The Massachusetts Institute of Technologies moral psychology lab has just finished a study that suggests that it is possible to temporarily impair a person’s moral sensibilities with an electromagnetic jolt to the brain. In the study, published in Proceedings of the National Academy of Sciences, researchers determined that subjects were less capable of judging the morality of other people’s actions when activity in the right temporoparietal junction of the brain (REPJ) was disrupted by a strong magnetic field.
“This suggests that there are multiple systems for morality and that you can selectively target and impair one at a time,” says Liane Young, the lead author of the study. ”The hope for moral psychologists is to discover the physical processes that give rise to moral decision and deconstruct morality by looking into the brain.”

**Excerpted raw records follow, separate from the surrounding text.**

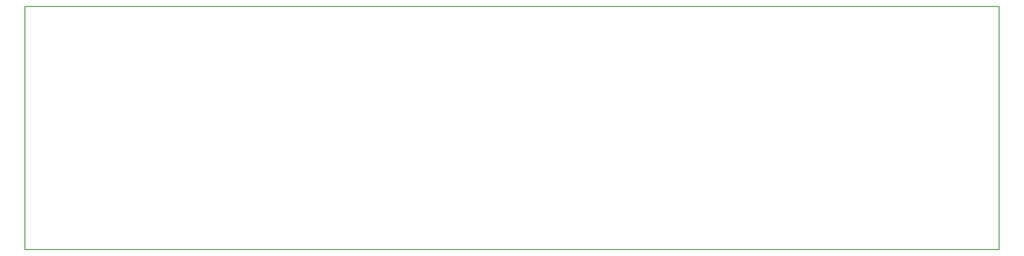
<source format=gbr>
G04 #@! TF.GenerationSoftware,KiCad,Pcbnew,(5.0.1-3-g963ef8bb5)*
G04 #@! TF.CreationDate,2019-06-17T09:36:16+02:00*
G04 #@! TF.ProjectId,cz19-badge,637A31392D62616467652E6B69636164,rev?*
G04 #@! TF.SameCoordinates,Original*
G04 #@! TF.FileFunction,Profile,NP*
%FSLAX46Y46*%
G04 Gerber Fmt 4.6, Leading zero omitted, Abs format (unit mm)*
G04 Created by KiCad (PCBNEW (5.0.1-3-g963ef8bb5)) date 2019 June 17, Monday 09:36:16*
%MOMM*%
%LPD*%
G01*
G04 APERTURE LIST*
%ADD10C,0.150000*%
G04 APERTURE END LIST*
D10*
X53600000Y-117300000D02*
X245600000Y-117300000D01*
X245600000Y-69300000D02*
X245600000Y-117300000D01*
X53600000Y-69300000D02*
X53600000Y-117300000D01*
X53600000Y-69300000D02*
X245600000Y-69300000D01*
M02*

</source>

The study tested a subject’s ability to judge morality by having volunteers read narratives that involve scenarios like a girl who, in one version of the narrative, inadvertently kills a friend by mistakenly poisoning their tea and in another version attempts to knowingly poison their friend but fails. Normally, subjects would forgive the girl who accidentally hurt her friend and condemn the girl who tried to hurt her friend and failed. For people under the influence of the electromagnetic disruption, it proved the opposite. They judged solely on outcome, not on intention. It was perfectly fine for the girl to attempt to poison her friend because she failed.
“It typically matters to us when people cause harm intentionally; typically intent is the dominant factor in our moral judgments. What we showed here is that we can interrupt intention processing so people go more with the outcomes,” Young says.
The magnets that MIT is using for its brain disruption research aren’t normal magnets, so don’t worry about that Disneyland souvenir on your fridge turning your children into an evil genius overnight. The point of the study is not that magnets can make you immoral, according to Young, but that the RTPJ clearly has some control over our sense of morality. Young and her colleagues hope to use this knowledge to further our understanding of the brain and moral decision making.
Still sounds like one of the Joker’s evil plans to us.